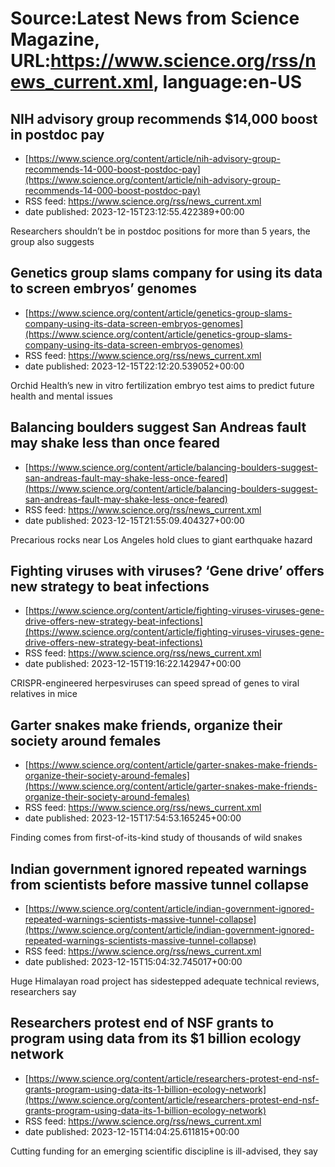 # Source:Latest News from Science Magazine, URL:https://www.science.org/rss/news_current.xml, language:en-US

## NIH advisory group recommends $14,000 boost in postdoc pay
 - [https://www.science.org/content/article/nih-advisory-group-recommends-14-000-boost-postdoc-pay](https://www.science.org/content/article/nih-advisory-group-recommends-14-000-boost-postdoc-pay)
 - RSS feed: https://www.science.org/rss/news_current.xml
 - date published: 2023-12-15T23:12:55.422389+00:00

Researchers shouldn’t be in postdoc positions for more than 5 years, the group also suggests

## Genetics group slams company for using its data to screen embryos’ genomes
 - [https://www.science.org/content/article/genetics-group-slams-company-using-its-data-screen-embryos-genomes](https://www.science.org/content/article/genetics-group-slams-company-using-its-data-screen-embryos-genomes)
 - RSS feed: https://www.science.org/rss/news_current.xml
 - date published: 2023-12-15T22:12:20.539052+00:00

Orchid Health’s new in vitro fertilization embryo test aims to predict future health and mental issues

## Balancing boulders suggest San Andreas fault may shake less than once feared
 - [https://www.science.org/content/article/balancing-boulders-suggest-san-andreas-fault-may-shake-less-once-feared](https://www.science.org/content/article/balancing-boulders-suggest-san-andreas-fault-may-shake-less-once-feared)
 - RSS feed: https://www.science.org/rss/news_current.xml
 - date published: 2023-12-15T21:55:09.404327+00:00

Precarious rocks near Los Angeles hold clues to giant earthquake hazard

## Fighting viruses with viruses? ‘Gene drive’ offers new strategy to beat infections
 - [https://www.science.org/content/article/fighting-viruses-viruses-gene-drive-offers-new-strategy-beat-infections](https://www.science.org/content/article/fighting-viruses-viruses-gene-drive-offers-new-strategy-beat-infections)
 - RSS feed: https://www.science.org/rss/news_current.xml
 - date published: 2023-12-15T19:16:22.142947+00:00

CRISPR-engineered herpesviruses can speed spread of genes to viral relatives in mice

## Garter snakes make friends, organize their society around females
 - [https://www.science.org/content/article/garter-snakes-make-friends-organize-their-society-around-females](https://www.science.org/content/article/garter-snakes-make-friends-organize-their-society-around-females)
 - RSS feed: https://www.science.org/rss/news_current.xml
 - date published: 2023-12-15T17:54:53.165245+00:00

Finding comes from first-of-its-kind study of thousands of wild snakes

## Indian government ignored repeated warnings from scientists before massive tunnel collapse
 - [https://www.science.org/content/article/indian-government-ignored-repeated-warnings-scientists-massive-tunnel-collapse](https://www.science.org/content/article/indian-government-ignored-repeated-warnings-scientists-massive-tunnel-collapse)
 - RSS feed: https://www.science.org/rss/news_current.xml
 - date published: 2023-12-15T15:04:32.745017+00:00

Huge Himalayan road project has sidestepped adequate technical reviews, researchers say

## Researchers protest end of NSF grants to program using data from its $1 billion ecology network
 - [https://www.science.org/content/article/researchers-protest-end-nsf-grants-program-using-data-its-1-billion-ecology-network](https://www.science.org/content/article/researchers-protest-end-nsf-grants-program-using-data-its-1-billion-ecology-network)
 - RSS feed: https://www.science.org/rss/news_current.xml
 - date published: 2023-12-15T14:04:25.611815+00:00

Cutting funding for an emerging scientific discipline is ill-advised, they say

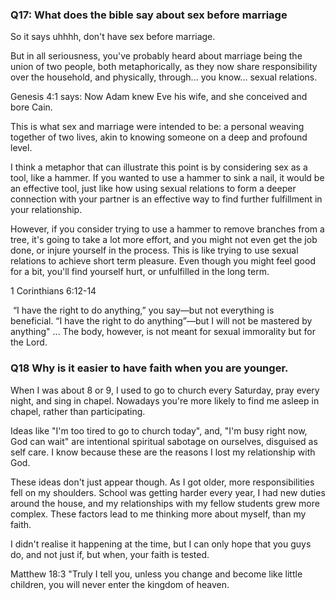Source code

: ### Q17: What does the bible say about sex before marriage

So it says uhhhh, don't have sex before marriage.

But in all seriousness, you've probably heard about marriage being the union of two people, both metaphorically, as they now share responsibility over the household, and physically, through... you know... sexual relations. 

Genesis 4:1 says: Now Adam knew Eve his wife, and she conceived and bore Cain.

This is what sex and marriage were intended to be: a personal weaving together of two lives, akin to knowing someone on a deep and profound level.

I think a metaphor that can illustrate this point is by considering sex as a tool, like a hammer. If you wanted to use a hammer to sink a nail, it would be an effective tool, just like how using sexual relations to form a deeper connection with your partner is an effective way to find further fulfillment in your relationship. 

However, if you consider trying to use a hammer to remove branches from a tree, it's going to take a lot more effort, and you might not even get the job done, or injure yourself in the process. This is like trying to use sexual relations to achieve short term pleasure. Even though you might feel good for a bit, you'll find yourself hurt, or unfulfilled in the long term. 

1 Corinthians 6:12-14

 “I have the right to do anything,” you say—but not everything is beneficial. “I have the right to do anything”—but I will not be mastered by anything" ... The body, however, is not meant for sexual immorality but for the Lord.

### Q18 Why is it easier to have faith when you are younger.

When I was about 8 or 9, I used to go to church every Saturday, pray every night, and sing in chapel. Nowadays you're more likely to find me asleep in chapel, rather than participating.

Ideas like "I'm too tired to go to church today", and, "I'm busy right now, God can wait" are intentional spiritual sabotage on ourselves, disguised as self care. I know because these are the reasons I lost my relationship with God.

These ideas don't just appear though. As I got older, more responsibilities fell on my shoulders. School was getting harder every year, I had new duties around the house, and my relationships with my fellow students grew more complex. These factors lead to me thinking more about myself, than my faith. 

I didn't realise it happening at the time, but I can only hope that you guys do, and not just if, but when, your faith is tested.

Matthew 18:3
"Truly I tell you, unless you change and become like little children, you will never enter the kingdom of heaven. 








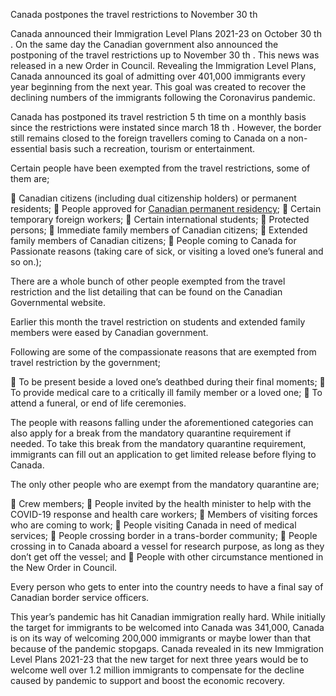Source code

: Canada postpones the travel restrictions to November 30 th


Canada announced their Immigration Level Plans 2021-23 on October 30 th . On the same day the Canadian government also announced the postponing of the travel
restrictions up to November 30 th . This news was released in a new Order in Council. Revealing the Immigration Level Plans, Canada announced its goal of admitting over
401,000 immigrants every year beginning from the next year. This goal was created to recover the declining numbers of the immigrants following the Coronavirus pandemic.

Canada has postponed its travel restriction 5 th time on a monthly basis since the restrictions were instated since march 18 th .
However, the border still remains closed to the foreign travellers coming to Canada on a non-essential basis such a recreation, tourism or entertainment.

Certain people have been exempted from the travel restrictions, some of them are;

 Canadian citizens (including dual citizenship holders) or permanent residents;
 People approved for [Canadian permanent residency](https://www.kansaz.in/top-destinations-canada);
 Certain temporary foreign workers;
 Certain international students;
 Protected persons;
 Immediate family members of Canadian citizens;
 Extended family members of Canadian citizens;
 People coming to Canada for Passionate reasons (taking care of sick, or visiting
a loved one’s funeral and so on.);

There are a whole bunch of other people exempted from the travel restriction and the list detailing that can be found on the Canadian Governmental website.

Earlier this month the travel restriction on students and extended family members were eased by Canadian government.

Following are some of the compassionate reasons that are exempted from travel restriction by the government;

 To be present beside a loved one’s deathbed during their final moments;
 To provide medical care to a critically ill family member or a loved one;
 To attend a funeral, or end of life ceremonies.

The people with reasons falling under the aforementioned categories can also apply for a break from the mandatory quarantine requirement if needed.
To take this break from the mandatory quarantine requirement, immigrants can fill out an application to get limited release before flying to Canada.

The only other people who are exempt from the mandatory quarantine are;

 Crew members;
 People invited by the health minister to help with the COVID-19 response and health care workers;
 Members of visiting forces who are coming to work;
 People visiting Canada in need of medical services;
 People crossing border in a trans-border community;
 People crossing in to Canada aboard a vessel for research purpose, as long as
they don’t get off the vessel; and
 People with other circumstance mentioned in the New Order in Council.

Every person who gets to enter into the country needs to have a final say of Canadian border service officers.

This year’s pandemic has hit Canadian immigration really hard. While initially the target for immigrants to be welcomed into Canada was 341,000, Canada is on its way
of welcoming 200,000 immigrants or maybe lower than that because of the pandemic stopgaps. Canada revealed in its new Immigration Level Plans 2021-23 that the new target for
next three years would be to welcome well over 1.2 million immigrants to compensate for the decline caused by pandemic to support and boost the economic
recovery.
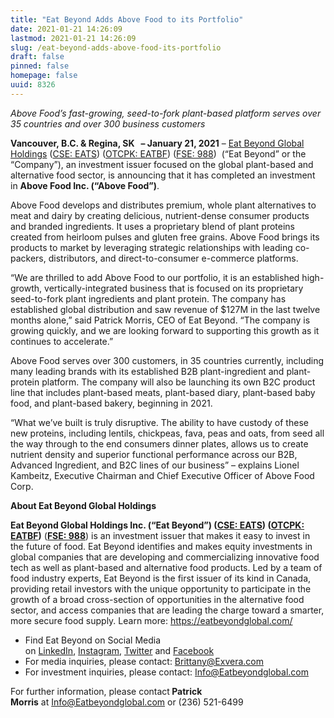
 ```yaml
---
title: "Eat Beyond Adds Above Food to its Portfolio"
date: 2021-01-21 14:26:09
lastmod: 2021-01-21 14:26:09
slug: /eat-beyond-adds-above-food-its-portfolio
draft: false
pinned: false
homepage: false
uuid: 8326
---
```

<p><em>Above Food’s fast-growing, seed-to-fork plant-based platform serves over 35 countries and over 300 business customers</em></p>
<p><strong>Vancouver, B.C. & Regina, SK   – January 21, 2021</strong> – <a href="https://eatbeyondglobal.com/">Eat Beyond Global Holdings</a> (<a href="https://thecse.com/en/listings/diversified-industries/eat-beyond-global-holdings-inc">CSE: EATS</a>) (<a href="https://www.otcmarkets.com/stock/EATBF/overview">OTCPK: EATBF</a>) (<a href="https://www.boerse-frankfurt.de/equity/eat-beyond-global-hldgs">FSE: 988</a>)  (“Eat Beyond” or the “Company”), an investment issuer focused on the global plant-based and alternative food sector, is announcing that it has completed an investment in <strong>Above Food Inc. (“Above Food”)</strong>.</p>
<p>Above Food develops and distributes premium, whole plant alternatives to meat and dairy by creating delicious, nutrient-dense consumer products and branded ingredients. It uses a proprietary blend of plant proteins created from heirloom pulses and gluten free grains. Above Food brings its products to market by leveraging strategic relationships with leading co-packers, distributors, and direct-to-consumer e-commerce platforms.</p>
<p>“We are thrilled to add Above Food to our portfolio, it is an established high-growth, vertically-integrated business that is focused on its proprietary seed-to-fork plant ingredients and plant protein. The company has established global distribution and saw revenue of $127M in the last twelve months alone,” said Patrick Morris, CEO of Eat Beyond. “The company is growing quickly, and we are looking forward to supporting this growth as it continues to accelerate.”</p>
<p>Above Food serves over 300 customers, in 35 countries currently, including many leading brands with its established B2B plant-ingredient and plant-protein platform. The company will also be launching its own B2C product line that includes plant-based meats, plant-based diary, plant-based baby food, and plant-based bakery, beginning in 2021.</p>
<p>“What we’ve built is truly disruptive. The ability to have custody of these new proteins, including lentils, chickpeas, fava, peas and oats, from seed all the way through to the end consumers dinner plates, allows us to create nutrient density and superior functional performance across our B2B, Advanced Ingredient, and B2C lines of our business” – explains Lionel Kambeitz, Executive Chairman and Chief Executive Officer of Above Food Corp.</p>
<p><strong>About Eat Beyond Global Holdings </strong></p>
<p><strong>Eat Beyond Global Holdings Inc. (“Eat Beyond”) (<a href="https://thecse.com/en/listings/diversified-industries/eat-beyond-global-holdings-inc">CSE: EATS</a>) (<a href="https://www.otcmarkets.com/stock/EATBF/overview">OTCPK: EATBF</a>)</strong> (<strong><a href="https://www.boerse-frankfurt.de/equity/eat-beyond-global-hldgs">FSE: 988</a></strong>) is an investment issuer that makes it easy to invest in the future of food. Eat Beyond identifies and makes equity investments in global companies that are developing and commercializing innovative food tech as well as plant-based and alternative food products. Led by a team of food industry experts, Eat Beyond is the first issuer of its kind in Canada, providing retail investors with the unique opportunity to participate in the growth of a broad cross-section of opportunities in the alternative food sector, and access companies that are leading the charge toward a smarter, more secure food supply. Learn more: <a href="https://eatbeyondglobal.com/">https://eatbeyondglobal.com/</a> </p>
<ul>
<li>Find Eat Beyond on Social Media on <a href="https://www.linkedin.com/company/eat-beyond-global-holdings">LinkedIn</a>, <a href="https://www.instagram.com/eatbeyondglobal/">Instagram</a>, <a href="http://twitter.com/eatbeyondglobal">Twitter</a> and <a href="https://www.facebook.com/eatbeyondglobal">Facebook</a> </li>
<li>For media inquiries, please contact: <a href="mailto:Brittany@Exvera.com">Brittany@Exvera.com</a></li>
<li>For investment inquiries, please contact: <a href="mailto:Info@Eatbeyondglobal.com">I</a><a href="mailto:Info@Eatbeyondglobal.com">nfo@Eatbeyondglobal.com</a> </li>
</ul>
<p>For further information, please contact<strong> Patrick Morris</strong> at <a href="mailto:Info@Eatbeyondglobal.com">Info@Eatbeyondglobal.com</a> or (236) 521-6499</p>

::::::

— Required work —
All that should be printed is the run of lines above from the one with "next three years" through the one with "<p>Above Food develops", both included, exactly as given, with pictures left out.

— Answer —
next three years would be to welcome well over 1.2 million immigrants to compensate for the decline caused by pandemic to support and boost the economic
recovery.
 ```yaml
---
title: "Eat Beyond Adds Above Food to its Portfolio"
date: 2021-01-21 14:26:09
lastmod: 2021-01-21 14:26:09
slug: /eat-beyond-adds-above-food-its-portfolio
draft: false
pinned: false
homepage: false
uuid: 8326
---
```

<p><em>Above Food’s fast-growing, seed-to-fork plant-based platform serves over 35 countries and over 300 business customers</em></p>
<p><strong>Vancouver, B.C. & Regina, SK   – January 21, 2021</strong> – <a href="https://eatbeyondglobal.com/">Eat Beyond Global Holdings</a> (<a href="https://thecse.com/en/listings/diversified-industries/eat-beyond-global-holdings-inc">CSE: EATS</a>) (<a href="https://www.otcmarkets.com/stock/EATBF/overview">OTCPK: EATBF</a>) (<a href="https://www.boerse-frankfurt.de/equity/eat-beyond-global-hldgs">FSE: 988</a>)  (“Eat Beyond” or the “Company”), an investment issuer focused on the global plant-based and alternative food sector, is announcing that it has completed an investment in <strong>Above Food Inc. (“Above Food”)</strong>.</p>
<p>Above Food develops and distributes premium, whole plant alternatives to meat and dairy by creating delicious, nutrient-dense consumer products and branded ingredients. It uses a proprietary blend of plant proteins created from heirloom pulses and gluten free grains. Above Food brings its products to market by leveraging strategic relationships with leading co-packers, distributors, and direct-to-consumer e-commerce platforms.</p>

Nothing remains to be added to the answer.